Sure it is. However, that says nothing of its likelihood. While it is a fair (even necessary) inference of May’s announced position to date that control of EU migration is a “red line” and that the EU would never accept such a demand from any member of the Single Market, it is significant that she would not explicitly state this – despite numerous invitations from Sky’s Sophy Ridge to do just that.

I tend to agree with David Allen Green here; the reason May is reticent in formally declaring willingness to sacrifice Single Market membership is that it is simply not in her gift to make that call (absent not triggering Article 50). Rather, as with most of the key decisions during the negotiations, it is solely a matter of EU discretion. Yet soon it could be incumbent on parliament to vote on whether or not to trigger Article 50 and this question could get asked again…and again…and again.

I don’t think it unhelpful that such pressure be applied in order for there to be proper scrutiny of the process and I think it speaks to the importance of the legal case currently in front of the Supreme Court. The key here is likely not to be the end point of repatriating powers over migration or removing EUCJ oversight, but the route taken to get there. As we have learned from IMF programmes of recent years, the most important thing for major economic adjustments is not only to have the right goals but to ensure that the timing of reforms (be they regulatory, legal or economic) is done in a way that avoids damaging the underlying economy as far as possible.
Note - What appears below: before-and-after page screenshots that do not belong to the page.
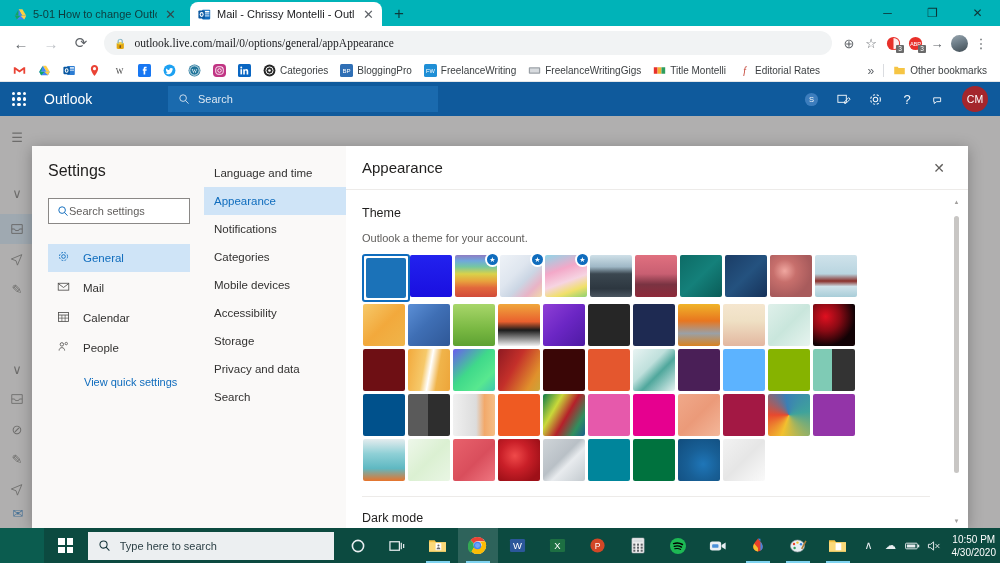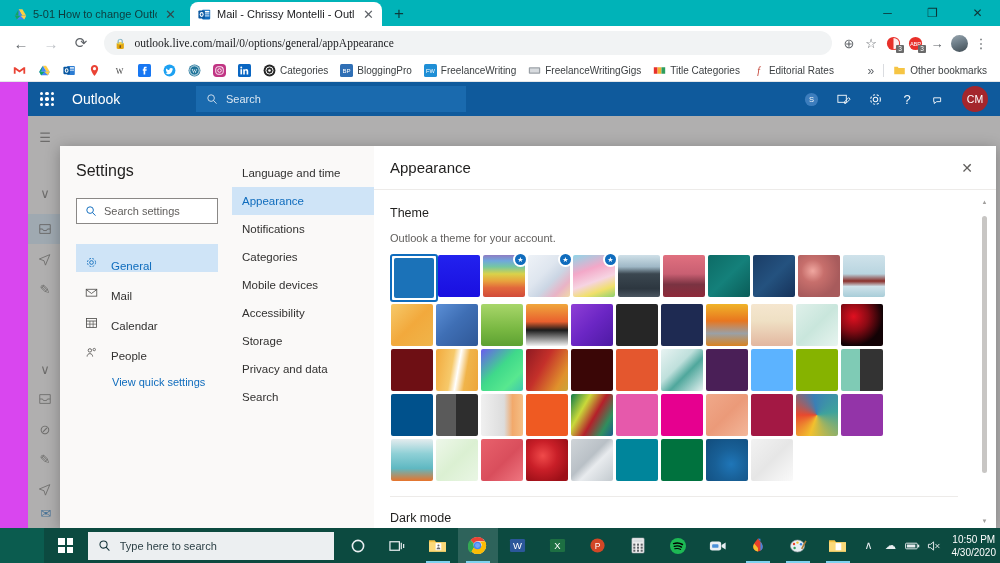--- a/index.html
+++ b/index.html
@@ -57,21 +57,21 @@
   .bookmarks { position:relative; height:22px; background:#fff; display:flex; align-items:center;
                padding:0 7px; gap:0px; border-bottom:1px solid #e4e6e8; }
   .bm { display:flex; align-items:center; gap:4px; padding:0 6px; height:20px;
         font-size:10px; color:#3c4043; white-space:nowrap; }
   .bmico { width:13px; height:13px; flex:0 0 13px; display:block; }
   .bm-overflow { color:#5f6368; font-size:12px; padding:0 6px; }
   .bm-sep { width:1px; height:13px; background:#dadce0; margin:0 3px; }
   .bm-right { margin-left:auto; display:flex; align-items:center; }
 
   
-  .page { position:absolute; left:0; top:82px; width:1000px; height:446px; background:#d946ef; overflow:hidden;padding-left:28px; }
+  .page { position:absolute; left:0; top:82px; width:1000px; height:446px; background:#d946ef; overflow:hidden; }
 
   .ol-header { position:relative; height:34px; background:#0f5a9c; display:flex; align-items:center; }
   .waffle { width:38px; height:34px; display:flex; align-items:center; justify-content:center; }
   .waffle-grid { width:14px; height:14px; display:grid; grid-template-columns:repeat(3,1fr);
                  grid-template-rows:repeat(3,1fr); gap:2px; }
   .waffle-grid i { background:#fff; border-radius:50%; display:block; }
   .ol-brand { font-size:14px; color:#fff; padding-left:6px; width:130px; }
   .ol-search { width:270px; height:26px; background:#1a6aae; display:flex; align-items:center;
                gap:8px; padding:0 10px; }
   .ol-search .ph { font-size:11px; color:#dbe7f2; }
@@ -99,25 +99,25 @@
   .veil { position:absolute; left:0; top:0; width:1000px; height:412px;
           background:rgba(120,120,120,.55); }
 
   
   .settings { position:absolute; left:32px; top:30px; width:936px; height:382px;
               background:#fff; box-shadow:0 2px 14px rgba(0,0,0,.28); display:flex; }
 
   .s-col1 { width:172px; background:#faf9f8; padding:16px 14px 0 16px; }
   .s-title { font-size:16px; color:#201f1e; margin-bottom:18px; }
   .s-search { height:26px; border:1px solid #8a8886; background:#fff; display:flex;
-              align-items:center; gap:7px; padding:0 8px; }
+              align-items:center; padding:0 8px; }
   .s-search .mag { font-size:11px; color:#0f6cbd; }
   .s-search .ph { font-size:11px; color:#605e5c; }
   .s-nav { margin-top:20px; }
-  .s-nav-item { height:28px; display:flex; align-items:flex-end; gap:12px; padding-left:8px;
+  .s-nav-item { height:28px; display:flex; align-items:center; gap:12px; padding-left:8px;
                 font-size:11.5px; color:#323130; margin-bottom:2px; }
   .s-nav-item.sel { background:#cfe4f7; color:#0f6cbd; }
   .s-nav-item .ic { width:15px; text-align:center; font-size:12px; color:#4b4a48; }
   .s-nav-item.sel .ic { color:#0f6cbd; }
   .s-quick { margin-top:14px; padding-left:36px; font-size:11px; color:#0f6cbd; }
 
   .s-col2 { width:142px; background:#faf9f8; padding-top:13px; }
   .s-sub { height:28px; display:flex; align-items:center; padding-left:10px;
            font-size:11.5px; color:#323130; margin-bottom:0px; }
   .s-sub.sel { background:#cfe4f7; color:#0f6cbd; }
@@ -355,21 +355,21 @@
           <rect x="2.5" y="5.5" width="11" height="5" fill="#d8dbdf"></rect>
         </svg>
         <span>FreelanceWritingGigs</span>
       </div>
       <div class="bm">
         <svg class="bmico" viewBox="0 0 16 16">
           <rect x="1" y="4" width="4.6" height="8" fill="#e8302a"></rect>
           <rect x="5.7" y="4" width="4.6" height="8" fill="#f2b134"></rect>
           <rect x="10.4" y="4" width="4.6" height="8" fill="#2f9e5e"></rect>
         </svg>
-        <span>Title Categories</span>
+        <span>Title Montelli</span>
       </div>
       <div class="bm">
         <svg class="bmico" viewBox="0 0 16 16">
           <text x="8" y="12.5" font-size="12" fill="#c0392b" text-anchor="middle" font-family="Liberation Serif" font-style="italic">f</text>
         </svg>
         <span>Editorial Rates</span>
       </div>
       <div class="bm-right">
         <span class="bm-overflow">»</span>
         <span class="bm-sep"></span>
After the end of March the Prime Minister will inevitably turn her attention away from her domestic audience and towards Brussels, where Sir Tim Barrow is highly unlikely to find his negotiating partners any more generous or the government’s approach any less “muddled” than his predecessor. If, at that point, the best May can offer is “Brexit means Brexit” then I’d suggest the UK is in for a bumpy landing indeed - and all of those who vote in favour of whatever plan is ultimately presented to parliament will be implicated in the result as much as the executive.